/---
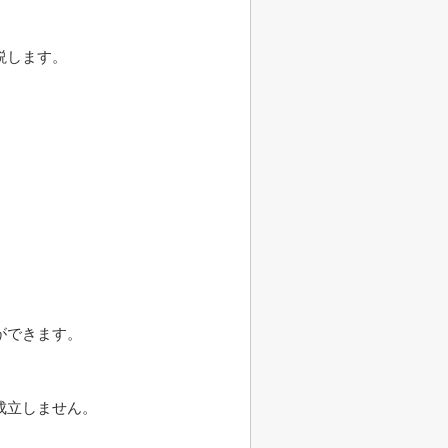
説します。
ができます。
成立しません。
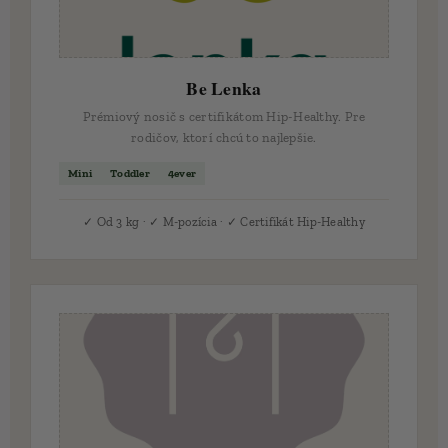
Be Lenka
Prémiový nosič s certifikátom Hip-Healthy. Pre
rodičov, ktorí chcú to najlepšie.
Mini
Toddler
4ever
✓ Od 3 kg · ✓ M-pozícia · ✓ Certifikát Hip-Healthy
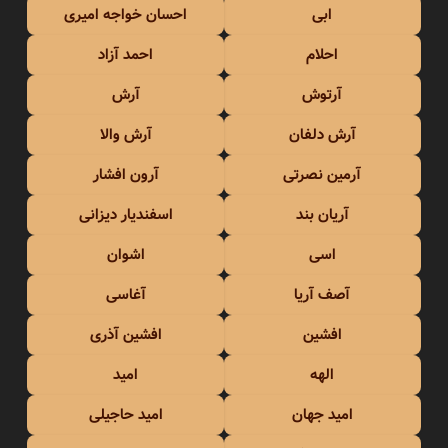
ابی
احسان خواجه امیری
احلام
احمد آزاد
آرتوش
آرش
آرش دلفان
آرش والا
آرمین نصرتی
آرون افشار
آریان بند
اسفندیار دیزانی
اسی
اشوان
آصف آریا
آغاسی
افشین
افشین آذری
الهه
امید
امید جهان
امید حاجیلی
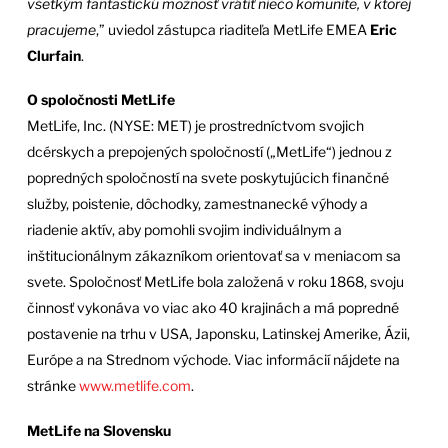
všetkým fantastickú možnosť vrátiť niečo komunite, v ktorej
pracujeme
,” uviedol zástupca riaditeľa MetLife EMEA
Eric
Clurfain
.
O spoločnosti MetLife
MetLife, Inc. (NYSE: MET) je prostredníctvom svojich
dcérskych a prepojených spoločností („MetLife“) jednou z
popredných spoločností na svete poskytujúcich finančné
služby, poistenie, dôchodky, zamestnanecké výhody a
riadenie aktív, aby pomohli svojim individuálnym a
inštitucionálnym zákazníkom orientovať sa v meniacom sa
svete. Spoločnosť MetLife bola založená v roku 1868, svoju
činnosť vykonáva vo viac ako 40 krajinách a má popredné
postavenie na trhu v USA, Japonsku, Latinskej Amerike, Ázii,
Európe a na Strednom východe. Viac informácií nájdete na
stránke
www.metlife.com
.
MetLife na Slovensku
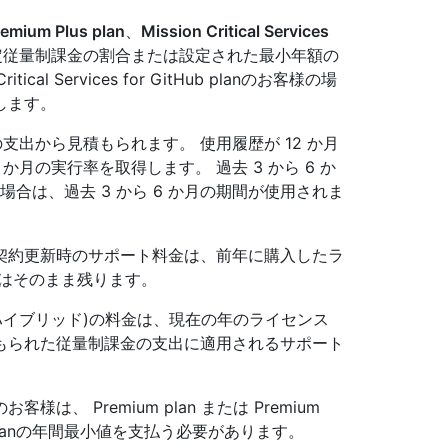
remium Plus plan
、
Mission Critical Services
従量制課金の割合または設定された最小年額の
al Services for GitHub planのお客様の場
します。
支出から見積もられます。 使用履歴が 12 か月
2 か月の実行率を取得します。 過去 3 から 6 か
場合は、過去 3 から 6 か月の期間が使用されま
契約更新時のサポート料金は、前年に購入したラ
値はそのまま残ります。
ハイブリッド)の料金は、現在の年のライセンス
もられた従量制課金の支出に適用されるサポート
は、 Premium plan または Premium
or GitHub planの年間最小値を支払う必要があります。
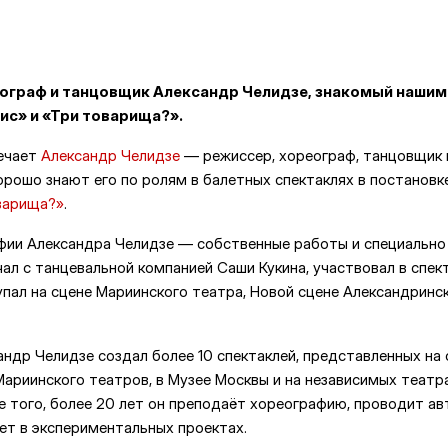
еограф и танцовщик Александр Челидзе, знакомый нашим
ис» и «Три товарища?».
ечает
Александр Челидзе
— режиссер, хореограф, танцовщик и
орошо знают его по ролям в балетных спектаклях в постанов
варища?»
.
фии Александра Челидзе — собственные работы и специально
ал с танцевальной компанией Саши Кукина, участвовал в спек
упал на сцене Мариинского театра, Новой сцене Александринс
ндр Челидзе создал более 10 спектаклей, представленных на 
Мариинского театров, в Музее Москвы и на независимых теат
ме того, более 20 лет он преподаёт хореографию, проводит а
ет в экспериментальных проектах.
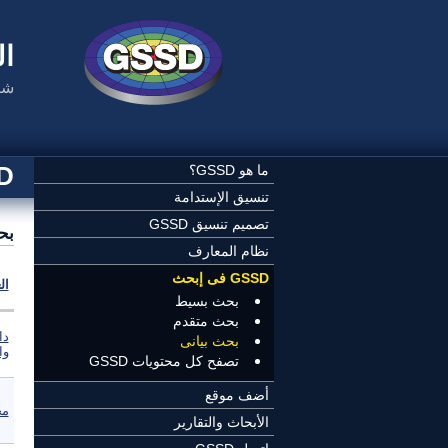
تجاوز إلى المحتوى الرئيسي
ال
شب
SSD
ما هو GSSD؟
تنسيق الإستدامة
تصميم تنسيق GSSD
بح
نظام المعارف
GSSD فى إبحث
ال
بحث بسيط
بحث متقدم
دا
بحث بيانى
وا
تصفح كل محتويات GSSD
أضف موقع
مج
الأبحاث والتقارير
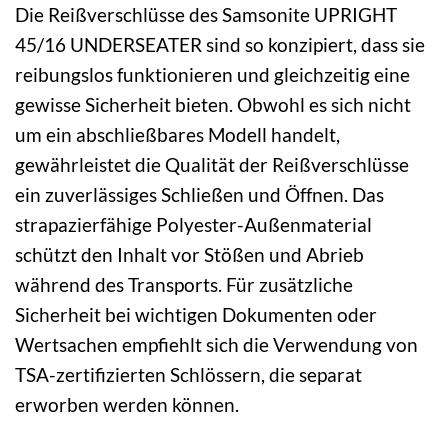
Die Reißverschlüsse des Samsonite UPRIGHT
45/16 UNDERSEATER sind so konzipiert, dass sie
reibungslos funktionieren und gleichzeitig eine
gewisse Sicherheit bieten. Obwohl es sich nicht
um ein abschließbares Modell handelt,
gewährleistet die Qualität der Reißverschlüsse
ein zuverlässiges Schließen und Öffnen. Das
strapazierfähige Polyester-Außenmaterial
schützt den Inhalt vor Stößen und Abrieb
während des Transports. Für zusätzliche
Sicherheit bei wichtigen Dokumenten oder
Wertsachen empfiehlt sich die Verwendung von
TSA-zertifizierten Schlössern, die separat
erworben werden können.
\---
**THE TASK:**
Give back the material above exactly, but without its images.

**RESULT FOR THIS TASK:**
説します。
ができます。
成立しません。
Be Lenka
Prémiový nosič s certifikátom Hip-Healthy. Pre
rodičov, ktorí chcú to najlepšie.
Mini
Toddler
4ever
✓ Od 3 kg · ✓ M-pozícia · ✓ Certifikát Hip-Healthy
ابی
احسان خواجه امیری
احلام
احمد آزاد
آرتوش
آرش
آرش دلفان
آرش والا
آرمین نصرتی
آرون افشار
آریان بند
اسفندیار دیزانی
اسی
اشوان
آصف آریا
آغاسی
افشین
افشین آذری
الهه
امید
امید جهان
امید حاجیلی
všetkým fantastickú možnosť vrátiť niečo komunite, v ktorej
pracujeme
,” uviedol zástupca riaditeľa MetLife EMEA
Eric
Clurfain
.
O spoločnosti MetLife
MetLife, Inc. (NYSE: MET) je prostredníctvom svojich
dcérskych a prepojených spoločností („MetLife“) jednou z
popredných spoločností na svete poskytujúcich finančné
služby, poistenie, dôchodky, zamestnanecké výhody a
riadenie aktív, aby pomohli svojim individuálnym a
inštitucionálnym zákazníkom orientovať sa v meniacom sa
svete. Spoločnosť MetLife bola založená v roku 1868, svoju
činnosť vykonáva vo viac ako 40 krajinách a má popredné
postavenie na trhu v USA, Japonsku, Latinskej Amerike, Ázii,
Európe a na Strednom východe. Viac informácií nájdete na
stránke
www.metlife.com
.
MetLife na Slovensku
remium Plus plan
、
Mission Critical Services
従量制課金の割合または設定された最小年額の
al Services for GitHub planのお客様の場
します。
支出から見積もられます。 使用履歴が 12 か月
2 か月の実行率を取得します。 過去 3 から 6 か
場合は、過去 3 から 6 か月の期間が使用されま
契約更新時のサポート料金は、前年に購入したラ
値はそのまま残ります。
ハイブリッド)の料金は、現在の年のライセンス
もられた従量制課金の支出に適用されるサポート
は、 Premium plan または Premium
or GitHub planの年間最小値を支払う必要があります。
еограф и танцовщик Александр Челидзе, знакомый нашим
ис» и «Три товарища?».
ечает
Александр Челидзе
— режиссер, хореограф, танцовщик и
орошо знают его по ролям в балетных спектаклях в постанов
варища?»
.
фии Александра Челидзе — собственные работы и специально
ал с танцевальной компанией Саши Кукина, участвовал в спек
упал на сцене Мариинского театра, Новой сцене Александринс
ндр Челидзе создал более 10 спектаклей, представленных на 
Мариинского театров, в Музее Москвы и на независимых теат
ме того, более 20 лет он преподаёт хореографию, проводит а
ет в экспериментальных проектах.
تجاوز إلى المحتوى الرئيسي
ال
شب
SSD
ما هو GSSD؟
تنسيق الإستدامة
تصميم تنسيق GSSD
بح
نظام المعارف
GSSD فى إبحث
ال
بحث بسيط
بحث متقدم
دا
بحث بيانى
وا
تصفح كل محتويات GSSD
أضف موقع
مج
الأبحاث والتقارير
Die Reißverschlüsse des Samsonite UPRIGHT
45/16 UNDERSEATER sind so konzipiert, dass sie
reibungslos funktionieren und gleichzeitig eine
gewisse Sicherheit bieten. Obwohl es sich nicht
um ein abschließbares Modell handelt,
gewährleistet die Qualität der Reißverschlüsse
ein zuverlässiges Schließen und Öffnen. Das
strapazierfähige Polyester-Außenmaterial
schützt den Inhalt vor Stößen und Abrieb
während des Transports. Für zusätzliche
Sicherheit bei wichtigen Dokumenten oder
Wertsachen empfiehlt sich die Verwendung von
TSA-zertifizierten Schlössern, die separat
erworben werden können.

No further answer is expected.